The strap of my dress fell and my purse dangled against my leg as I trailed behind in my four-inch heels.

Outside, the distressed blues and reds of the ambulance gleamed against the polished bodies of the eighteen-wheelers that lined the dock.

The muffled roar of the audience filled the parking lot as I watched the medics loading the stretcher into the back of the vehicle. Janet and Billy jumped in behind it. Roman went next.

Eyes trained on Frank, I slung my purse over my shoulder and pushed through the chain of security.

“Only family!” a voice barked at me as the ambulance doors slid closed.

“I’m his girlfriend!” I cried out, my fist thrust in the air in an attempt to hit the vehicle, but my coordination was off. Heck, my brain was off too. My entire life was crumbling like a sandcastle under the tide.

“I’m sorry. Only family!”

“Roman!” I called and waved my hand to get his attention, but he was turned with his back to me.

“Ma’am, please step aside.” A security guard rested his heavy hands on my shoulders. A flashlight jerked across my face.

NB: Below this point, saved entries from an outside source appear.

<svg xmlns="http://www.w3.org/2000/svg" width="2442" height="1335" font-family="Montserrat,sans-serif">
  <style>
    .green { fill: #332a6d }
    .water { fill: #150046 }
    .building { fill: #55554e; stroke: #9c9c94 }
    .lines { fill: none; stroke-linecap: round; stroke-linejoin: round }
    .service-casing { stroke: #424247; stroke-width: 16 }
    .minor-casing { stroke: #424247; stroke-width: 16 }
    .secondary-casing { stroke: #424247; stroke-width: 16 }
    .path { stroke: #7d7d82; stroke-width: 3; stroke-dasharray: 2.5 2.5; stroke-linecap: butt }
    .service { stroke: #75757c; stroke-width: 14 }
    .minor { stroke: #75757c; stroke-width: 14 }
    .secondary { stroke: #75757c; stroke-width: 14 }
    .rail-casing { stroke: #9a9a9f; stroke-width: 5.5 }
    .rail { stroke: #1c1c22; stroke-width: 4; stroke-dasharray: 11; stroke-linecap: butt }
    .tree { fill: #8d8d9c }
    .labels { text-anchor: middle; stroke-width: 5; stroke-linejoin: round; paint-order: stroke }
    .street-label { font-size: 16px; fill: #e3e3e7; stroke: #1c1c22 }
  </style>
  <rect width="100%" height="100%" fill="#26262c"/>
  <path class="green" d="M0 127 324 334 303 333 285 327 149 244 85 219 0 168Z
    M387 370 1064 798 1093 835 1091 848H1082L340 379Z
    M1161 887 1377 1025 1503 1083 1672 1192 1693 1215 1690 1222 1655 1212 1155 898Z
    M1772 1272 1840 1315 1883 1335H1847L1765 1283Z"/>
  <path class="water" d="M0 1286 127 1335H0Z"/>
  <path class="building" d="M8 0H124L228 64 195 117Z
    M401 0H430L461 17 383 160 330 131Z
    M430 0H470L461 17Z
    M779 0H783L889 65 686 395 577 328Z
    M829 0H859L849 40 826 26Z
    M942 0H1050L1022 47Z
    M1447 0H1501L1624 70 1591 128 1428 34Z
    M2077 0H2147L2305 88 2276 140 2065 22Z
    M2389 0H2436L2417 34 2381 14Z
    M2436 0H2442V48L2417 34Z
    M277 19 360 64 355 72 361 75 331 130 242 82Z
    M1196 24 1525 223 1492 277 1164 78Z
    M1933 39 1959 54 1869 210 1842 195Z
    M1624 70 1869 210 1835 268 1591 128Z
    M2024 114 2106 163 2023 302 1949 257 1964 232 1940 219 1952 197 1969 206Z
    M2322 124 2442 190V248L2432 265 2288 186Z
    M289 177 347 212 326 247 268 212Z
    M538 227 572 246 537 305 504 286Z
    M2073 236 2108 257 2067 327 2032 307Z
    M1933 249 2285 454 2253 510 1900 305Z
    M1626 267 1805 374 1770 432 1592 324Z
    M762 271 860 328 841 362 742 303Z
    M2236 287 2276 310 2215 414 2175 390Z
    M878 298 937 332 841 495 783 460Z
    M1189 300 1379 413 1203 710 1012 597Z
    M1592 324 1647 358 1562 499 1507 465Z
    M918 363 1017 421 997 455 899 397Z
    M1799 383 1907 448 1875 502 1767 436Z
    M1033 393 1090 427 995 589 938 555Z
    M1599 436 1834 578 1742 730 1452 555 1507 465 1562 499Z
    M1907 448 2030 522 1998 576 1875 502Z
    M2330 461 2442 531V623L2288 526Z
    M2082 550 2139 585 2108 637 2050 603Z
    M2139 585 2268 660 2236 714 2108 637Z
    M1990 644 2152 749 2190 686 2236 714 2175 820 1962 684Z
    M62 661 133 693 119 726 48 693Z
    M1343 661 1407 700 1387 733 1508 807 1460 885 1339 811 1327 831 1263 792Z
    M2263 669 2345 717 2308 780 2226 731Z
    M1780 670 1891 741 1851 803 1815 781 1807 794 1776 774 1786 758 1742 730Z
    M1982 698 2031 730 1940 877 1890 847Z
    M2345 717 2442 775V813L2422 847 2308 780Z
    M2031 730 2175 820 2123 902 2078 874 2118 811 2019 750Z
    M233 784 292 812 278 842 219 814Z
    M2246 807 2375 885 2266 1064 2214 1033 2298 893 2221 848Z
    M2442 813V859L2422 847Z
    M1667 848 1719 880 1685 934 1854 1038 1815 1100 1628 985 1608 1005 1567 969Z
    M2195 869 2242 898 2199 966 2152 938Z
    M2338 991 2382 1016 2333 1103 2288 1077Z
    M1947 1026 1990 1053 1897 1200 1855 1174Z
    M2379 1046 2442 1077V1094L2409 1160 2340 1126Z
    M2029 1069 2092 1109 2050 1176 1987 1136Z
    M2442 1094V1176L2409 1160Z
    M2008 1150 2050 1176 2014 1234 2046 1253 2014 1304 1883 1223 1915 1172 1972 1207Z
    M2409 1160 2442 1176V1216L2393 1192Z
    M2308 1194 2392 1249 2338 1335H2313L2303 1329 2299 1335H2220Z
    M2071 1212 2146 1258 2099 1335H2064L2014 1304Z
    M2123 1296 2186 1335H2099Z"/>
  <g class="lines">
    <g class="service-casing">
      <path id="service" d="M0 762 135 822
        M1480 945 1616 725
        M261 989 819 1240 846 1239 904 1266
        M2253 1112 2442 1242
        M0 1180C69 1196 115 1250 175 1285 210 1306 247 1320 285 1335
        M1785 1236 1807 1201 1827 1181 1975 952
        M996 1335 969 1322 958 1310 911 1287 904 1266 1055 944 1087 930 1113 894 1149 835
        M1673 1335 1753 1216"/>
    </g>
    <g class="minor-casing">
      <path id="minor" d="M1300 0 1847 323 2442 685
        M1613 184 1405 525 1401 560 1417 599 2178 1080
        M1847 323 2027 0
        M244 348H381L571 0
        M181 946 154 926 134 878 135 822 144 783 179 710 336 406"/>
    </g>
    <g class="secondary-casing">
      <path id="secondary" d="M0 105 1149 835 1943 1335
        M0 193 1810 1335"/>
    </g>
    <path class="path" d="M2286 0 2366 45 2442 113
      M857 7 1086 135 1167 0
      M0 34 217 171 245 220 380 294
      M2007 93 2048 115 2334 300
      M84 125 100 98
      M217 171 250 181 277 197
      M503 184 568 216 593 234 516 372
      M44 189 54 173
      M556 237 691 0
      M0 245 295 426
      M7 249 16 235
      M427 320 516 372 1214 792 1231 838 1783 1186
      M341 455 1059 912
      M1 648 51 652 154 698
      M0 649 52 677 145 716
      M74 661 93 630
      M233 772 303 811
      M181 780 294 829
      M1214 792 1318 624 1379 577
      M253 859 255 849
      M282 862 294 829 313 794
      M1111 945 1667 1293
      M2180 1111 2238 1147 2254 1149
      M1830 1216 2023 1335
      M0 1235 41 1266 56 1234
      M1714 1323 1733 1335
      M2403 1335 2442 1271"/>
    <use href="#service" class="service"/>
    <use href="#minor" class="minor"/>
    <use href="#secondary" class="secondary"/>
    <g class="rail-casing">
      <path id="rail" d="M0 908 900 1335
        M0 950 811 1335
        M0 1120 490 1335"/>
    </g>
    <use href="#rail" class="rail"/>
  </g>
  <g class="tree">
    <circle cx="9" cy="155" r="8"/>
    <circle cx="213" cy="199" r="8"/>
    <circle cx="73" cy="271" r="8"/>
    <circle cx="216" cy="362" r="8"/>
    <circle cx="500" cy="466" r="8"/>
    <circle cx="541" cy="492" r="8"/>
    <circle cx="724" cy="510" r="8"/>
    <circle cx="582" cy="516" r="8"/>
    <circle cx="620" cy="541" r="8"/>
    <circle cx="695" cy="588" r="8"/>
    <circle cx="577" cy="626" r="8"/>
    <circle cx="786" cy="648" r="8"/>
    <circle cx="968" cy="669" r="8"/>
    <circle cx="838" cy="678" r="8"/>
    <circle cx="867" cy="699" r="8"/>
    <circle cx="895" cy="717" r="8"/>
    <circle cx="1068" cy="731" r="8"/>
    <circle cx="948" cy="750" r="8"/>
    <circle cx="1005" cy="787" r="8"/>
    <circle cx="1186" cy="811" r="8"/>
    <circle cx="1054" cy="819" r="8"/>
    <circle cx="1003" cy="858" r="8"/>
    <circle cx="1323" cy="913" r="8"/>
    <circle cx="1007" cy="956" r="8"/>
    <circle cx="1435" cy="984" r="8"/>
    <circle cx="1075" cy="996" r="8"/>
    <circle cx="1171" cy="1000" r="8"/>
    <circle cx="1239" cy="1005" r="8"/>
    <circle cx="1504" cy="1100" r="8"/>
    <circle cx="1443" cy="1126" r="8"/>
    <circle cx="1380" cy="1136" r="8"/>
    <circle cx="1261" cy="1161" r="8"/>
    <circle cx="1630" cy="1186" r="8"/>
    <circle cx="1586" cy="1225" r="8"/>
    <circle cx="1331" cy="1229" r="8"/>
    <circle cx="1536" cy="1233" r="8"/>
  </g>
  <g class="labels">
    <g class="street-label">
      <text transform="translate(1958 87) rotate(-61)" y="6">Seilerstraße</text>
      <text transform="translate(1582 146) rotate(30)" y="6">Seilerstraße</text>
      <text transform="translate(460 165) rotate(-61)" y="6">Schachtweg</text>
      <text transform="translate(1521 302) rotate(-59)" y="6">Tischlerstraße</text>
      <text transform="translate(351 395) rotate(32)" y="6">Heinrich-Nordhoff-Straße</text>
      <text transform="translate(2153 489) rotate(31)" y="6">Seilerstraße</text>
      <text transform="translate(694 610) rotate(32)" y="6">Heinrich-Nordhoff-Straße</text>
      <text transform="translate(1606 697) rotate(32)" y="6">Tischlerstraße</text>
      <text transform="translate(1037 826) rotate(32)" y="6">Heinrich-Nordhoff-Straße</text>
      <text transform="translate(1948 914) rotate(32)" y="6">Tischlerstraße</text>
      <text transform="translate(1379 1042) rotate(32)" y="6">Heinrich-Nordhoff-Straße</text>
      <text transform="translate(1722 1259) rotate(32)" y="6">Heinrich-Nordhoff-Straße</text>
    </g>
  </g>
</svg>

Delirious, I stomped my foot. “Don’t fucking touch me and don’t fucking ma’am me!” My blood boiled with rage.

“You need to calm down, ma’am!”

I spit out another string of expletives, but the piercing noise of the siren devoured my words. The ambulance moved. Without me. I wasn’t sure what exactly I felt at that moment. Mad. Terrified. Erased?

Emotions clogged my throat. I dropped my gaze to my chest and realized my backstage pass was missing.

People around me yelled and ran in different directions. Inside the arena, the noise was subsiding. The drums had stopped. I spun on my heels and scanned the crowd, looking for a familiar face. My heart was a thrashing mess somewhere in the pit of my stomach. My pulse raced. Brooklyn stood near one of the trucks with a phone pressed to her ear. I couldn’t make out a word she said, but for the first time since I’d met the woman, I saw her emitting emotions. Mostly shock.

Corey was nowhere to be seen. My hands shook when I pulled out my own phone to check the reception. With twenty thousand people Tweeting and Instagramming about another Hall Affinity fiasco, the chances of getting an Uber from anywhere within a half-mile radius of the Forum were less than zero.

“Fuck, fuck, fuck,” I growled, staring at the single bar in the top left corner of my screen.

The app lagged.

I felt it then. The tears of despair pooling at the back of my eyes. I didn’t know what triggered them, the incident itself or the fact that I hadn’t made it into the ambulance, but the sudden shift terrified me. The unknown terrified me. The helplessness terrified me.